# Word of the Day - Demonym



## debodun (Jan 16, 2021)

Demonym (noun) - a noun used to denote the natives or inhabitants of a particular area.

The demonym for the people of Liverpool, England is Liverpudlians.


----------



## Aunt Marg (Jan 16, 2021)

A kiwi is a bird, a fruit, and also a colloquial demonym for a person from New Zealand.


----------



## Pappy (Jan 16, 2021)

A demonym is the adjectival form of a place name used to describe the people from that place. For California, for example, the demonym is Californian. But be warned: Not all demonyms work the way you’d expect. To avoid insult to your foreign visitors, please consult this list of irregular and unusual demonyms.

The people of Monaco prefer to be called Monagasque.

The residents of the English town of Manchester are Mancunian.

Those from the island of Cyprus are called Cypriot.

Those from the island of Crete are, unfortunately, Cretans.

If you’re from the Seychelles, you are Seychellois.

If you’re from Madagascar, you’re Malagasy. 

If you’re from Halifax, Nova Scotia, you’re Haligonian. 

If you’re from Oxford, England, you’re Oxonian. 

Technically speaking, people who live in the Vatican are Citizens of the Holy See.

Citizens of Barbados are Bajan.

Those living in Mexico City refer to themselves as Capitalinos.

If you’re from the Belgium region of Wallonia, you’re a Walloon.

While the world knows the people of Peru as the Peruvians, they actually prefer to be called the Pervs.

Similarly, the people of Bhutan are the Booties.

If you’re from St. Kitts, you’re a Kitty Cat.

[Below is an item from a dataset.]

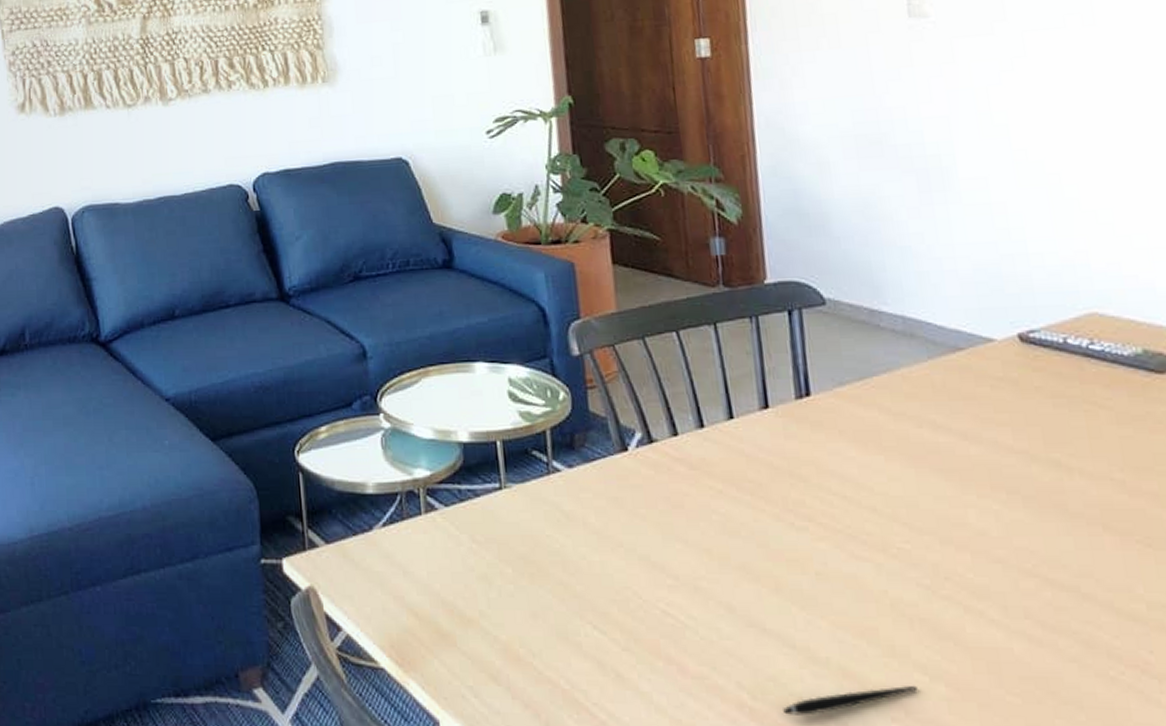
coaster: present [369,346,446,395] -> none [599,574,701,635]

The people who live in Budapest are Budapasta. 

You’ve probably heard the joke about people from Albania being Albinos. In truth, however, they prefer to be called Abba-Zabbas. 

The people of Saskatoon generally prefer to be called the Saskatoodles.

Residents of Chad like to be called by their full name, Chad Ethan Allen Hollingsworth III.

Natives of the German city of Munich prefer the term Munchers.

Those who live in Antarctica just like to be called.

And, finally, it’s very impolite to mention the fact that someone is from Fresno, so there is no word for that.


----------



## RubyK (Jan 16, 2021)

Thanks for the education, @Pappy about calling people the correct demonyms. I enjoyed your list.


----------



## Ruthanne (Jan 16, 2021)

Demonym is a new word to me.  Now to remember it!


----------